On the second plate she took the biggest pork chop on the bone, a scoop of the rice salad, and a wedge of gratin potatoes. She said, “Now everything tastes like nothing.”



THEY CONJOINED in my mind. It wasn’t that they were always together. Theirs was an oblique connection, not always direct. If I saw one, my eyes started to move, looking for the other. Simone was easy to find, ubiquitous, directing everyone—she seemed to have some sort of system where she divided her attention between the servers equally. But I had a harder time tracking him, his alliances, his rhythms.

If they were in the restaurant together they had one eye on each other and I had one eye on them, trying to understand what I was seeing. It wasn’t like they were the only fascinating people at the restaurant. But they were an island if the rest of us were the continent—distant, inaccessible, picking up stray light.



“PICK UP.”

My eyes snapped open but I was the barista today, the kitchen was far away. Howard looked at me from the Micros terminal. He was waiting for me to make him a macchiato but I was overthinking it. I threw the first two shots away.

“I’m hearing Chef scream, ‘Pick up’ in my sleep,” I said, swirling the warm milk. It was as glossy as new paint. “Punishing myself I guess.”

“Thanatos—the death drive,” Howard said. He laid a napkin over his arm and inspected a bottle of wine on the service bar. “We fantasize about traumatizing events to maintain our equilibrium. Lovely.” He took the macchiato and smelled it before taking a sip. He regarded me. The other managers wore suits but somehow everyone in the restaurant always knew that Howard was the man in charge—as if his suits were cut from a finer fabric.

“It’s compulsive but we actually find the painful repetition pleasurable.” He took another sip.

“It doesn’t sound pleasurable.”

“It’s how we self-soothe. How we maintain the illusion that we are in control of our lives. For example, you repeat ‘Pick up’ in hopes that the outcome each time will be different. And you are repeatedly embarrassed, are you not?” He waited for me to respond but I wouldn’t meet his eyes. “You are hoping to master the experience. The pain is what we know. It’s our barometer of reality. We never trust pleasure.”

Every time Howard looked at me I felt bare. A coffee ticket printed up and I used it as an excuse to turn around.

“Are you dreaming about work often?” he asked. It felt like he spoke it into my neck.

“No.” I slammed a portafilter to empty it and I could feel him walk away.

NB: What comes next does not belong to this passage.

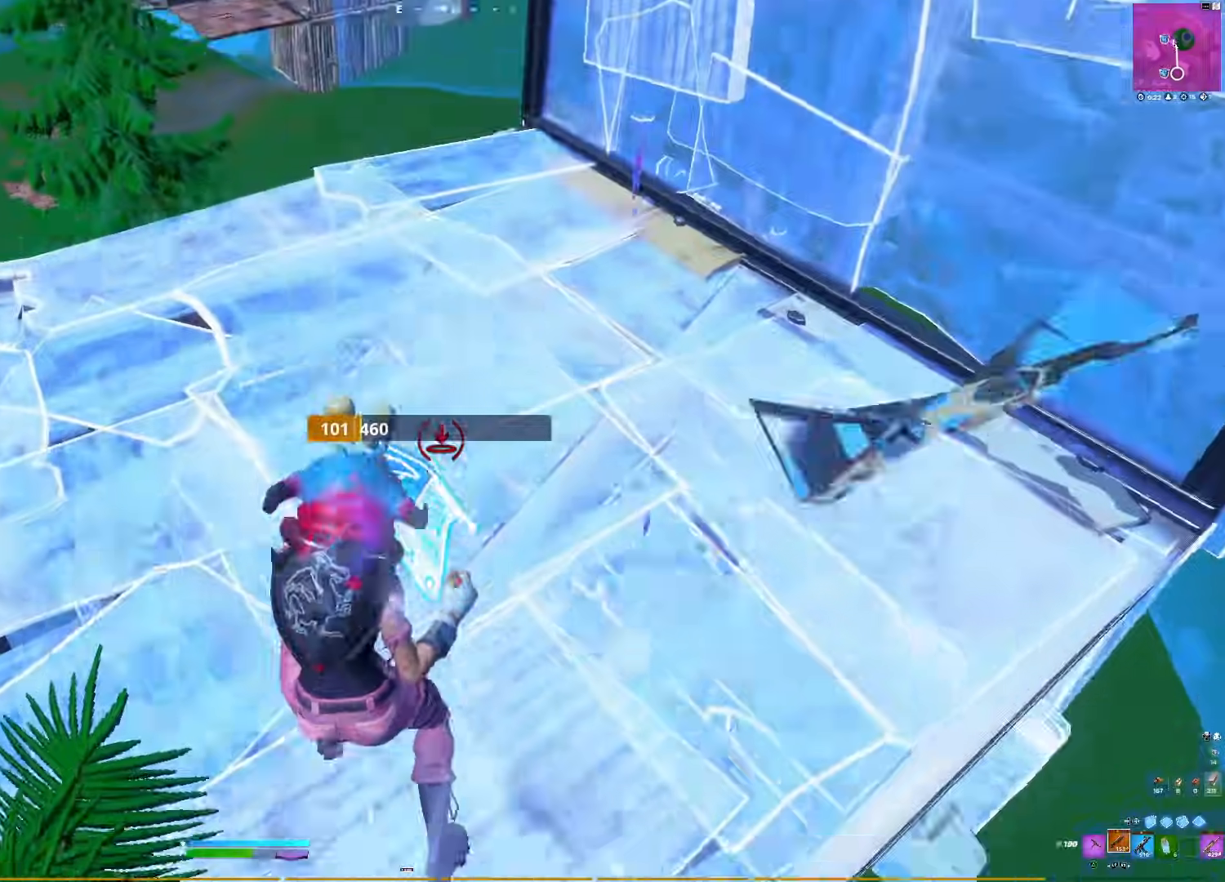
{"buttons": ["SQUARE"], "right_stick": "up-left", "events": [[83, "DPAD_LEFT", "up"], [200, "right_stick", "up-right"], [300, "SQUARE", "down"], [350, "SQUARE", "up"], [350, "right_stick", "up-left"], [450, "SQUARE", "down"]]}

But I was. The dreams were tidal, consumptive, chaotic. Service played over in my head, but no one had faces. And I heard voices, layered on top of one another, a cacophony. Phrases would rise then evanesce: Behind You, Pick Up, To Your Right, To Your Left, Picking Up, Candles, Can You, Now, Toothpicks, Pick Up, Bar Mops, Now, Excuse Me, Picking Up.

In my dreams these words were a code. I was blind and the directives were all I had to pick my way through the blackness. The syllables quaked and separated. I woke up talking: I couldn’t remember what I had been saying, only that I was driven to keep saying it.

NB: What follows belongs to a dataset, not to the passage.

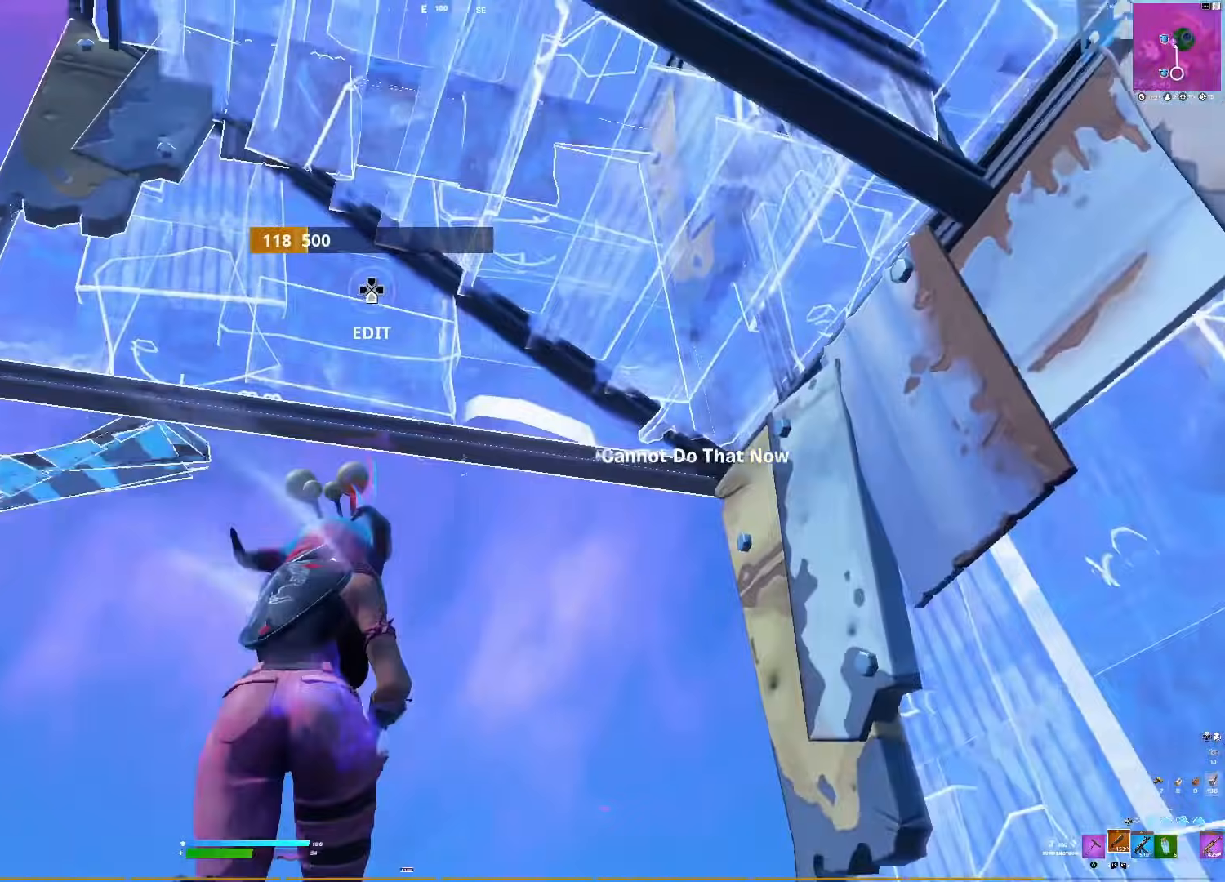
{"buttons": [], "right_stick": "left", "events": [[17, "SQUARE", "up"], [33, "right_stick", "center"], [117, "SQUARE", "down"], [167, "right_stick", "up-left"], [183, "SQUARE", "up"], [417, "right_stick", "down-left"], [483, "right_stick", "left"]]}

TERROIR. I looked it up in The World Atlas of Wine in the manager’s office. The definition was people talking around it without identifying it. It seemed a bit far-fetched. That food had character, composed of the soil, the climate, the time of year. That you could taste that character. But still. An idea mystical enough to be highly seductive.



IGNORE HIM. That’s what I did. When Jake came into family meal late and took his seat next to Simone, when he pulled up on his bike outside the front window, when he called harshly out for bar mops, I looked away.

But I started to hear things, all of it unverifiable and improbable. Jake was a musician, a poet, a carpenter. He had lived in Berlin, he had lived in Silver Lake, he had lived in Chinatown. He was halfway through a PhD on Kierkegaard. They called his apartment “the opium den.” He was bisexual, he slept with everyone, he slept with no one. He was an ex–heroin addict, he was sober, he was always a little drunk.

He and Simone were not a couple though their magnetic, unconscious way of tracking each other seemed to indicate otherwise. I knew they were very old friends, and that she had gotten him the job. Some nights a cherubic strawberry blonde that Sasha called Nessa-Baby came and sat in front of Jake at the bar as service was winding down.

He knew part of his job was to be looked at. He was a quiet bartender. There was a submissiveness to his beauty that was nearly feminine, a stillness that made one want to paint him. When he worked the bar he submitted. Women and men of all ages left business cards and phone numbers with their tips. Guests gave him gifts for no reason—that kind of beauty.

If he rolled up his shirtsleeves, you could see the edges of tattoos that spoke to another private body he kept. It was the sight of his arm resting on the beer tap that changed me. The beer was acting up. The kegs were probably too new, not cold enough. Just foam, no beer. Jake let the foam pour while he talked to a guest. The drain was full of foam, it ran over to his feet, a spreading white pool. His sleeve was rolled up, the tendons of his forearm tensed from shaking cocktails. I remembered that static shock when I touched him. I felt the shock in my mouth. His inappropriate forearm and the foam cascading, his manner too casual, too condescending.

“That’s a lot of beer to waste,” I said. My voice surprised me, ringing out over my vow of silence.

He looked at me. Perhaps it was raining that night, a stifling tropical storm. Perhaps someone struck a match and held it to my cheek. Perhaps someone cleaved my life into before and after. He looked at me. And then he laughed. From that moment on he became unbearable to me.



YOU WILL ENCOUNTER a fifth taste.

Umami: uni, or sea urchin, anchovies, Parmesan, dry-aged beef with a casing of mold. It’s glutamate. Nothing is a mystery anymore. They make MSG to mimic it. It’s the taste of ripeness that’s about to ferment. Initially, it serves as a warning. But after a familiarity develops, after you learn its name, that precipice of rot becomes the only flavor worth pursuing, the only line worth testing.





IV


The sardines are insane tonight.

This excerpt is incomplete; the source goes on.